Problem – Please reproduce the EgoEnv setup guide word for word from "(3) Install Habitat" to "install -e .".

Quoted passage –
□ □ □ □

EgoEnv: Human-centric environment representations from egocentric video

This is the code accompanying our NeurIPS (oral) work:
EgoEnv: Human-centric environment representations from egocentric video
Tushar Nagarajan, Santhosh Kumar Ramakrishnan, Ruta Desai, James Hillis, Kristen Grauman
[arxiv] [project page]

Install

(1) Create a conda environment and install packages. This repo has been tested with python 3.8, torch 1.9 and cuda 10.2.

conda create -n egoenv python=3.8

(2) Install Pytorch

pip install torch==1.9.0+cu102 torchvision==0.10.0+cu102 torchaudio==0.9.0 -f https://download.pytorch.org/whl/torch_stable.html

(3) Install Habitat 2.0 (sim + lab)

# Habitat sim
conda install habitat-sim=0.2.2 headless -c conda-forge -c aihabitat

# Habitat lab
git clone --branch stable https://github.com/facebookresearch/habitat-lab.git
cd habitat-lab
git checkout e074ef86f0190e195e2929d4fa631c1aef30c0e1
pip install -e .
cd ..

(4) Install other required packages

pip install -r requirements.txt

Download data and checkpoints

Download annotatations, sample training data and model checkpoints.

bash data/download_data.sh

Generate environment features

Environment features can be generated using pre-trained model checkpoints. These models have been trained on simulated walkthroughs from Habitat environments.

Generate environment features for a video at 1FPS and save to disk.

python generate_env_features.py \
    --config state_prediction/config/downstream.yaml \
    --video /path/to/video.mp4 \
    --save env_feats.pth \
    MODEL.WEIGHTS checkpoints/cardinal_object_state/lightning_logs/version_0/checkpoints/epoch=2279-val_loss=2.29E-01.ckpt

This generates a (T, 128) tensor for features sampled at 1FPS. See parameters in state_prediction/config/downstream.yaml. The following sections have instructions for generating simulated training data and training models from scratch.

□ □ □ □

Supplied material –
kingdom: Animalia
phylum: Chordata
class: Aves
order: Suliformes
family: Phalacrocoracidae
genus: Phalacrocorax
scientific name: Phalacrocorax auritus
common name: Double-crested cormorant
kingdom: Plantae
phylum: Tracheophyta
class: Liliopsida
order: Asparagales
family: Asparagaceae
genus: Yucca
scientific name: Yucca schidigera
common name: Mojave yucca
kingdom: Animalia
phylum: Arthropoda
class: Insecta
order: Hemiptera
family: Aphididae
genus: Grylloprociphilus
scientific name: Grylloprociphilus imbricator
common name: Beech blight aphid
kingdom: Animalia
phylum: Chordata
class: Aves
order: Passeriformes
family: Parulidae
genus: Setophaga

□ □ □ □

The answer –
(3) Install Habitat 2.0 (sim + lab)

# Habitat sim
conda install habitat-sim=0.2.2 headless -c conda-forge -c aihabitat

# Habitat lab
git clone --branch stable https://github.com/facebookresearch/habitat-lab.git
cd habitat-lab
git checkout e074ef86f0190e195e2929d4fa631c1aef30c0e1
pip install -e .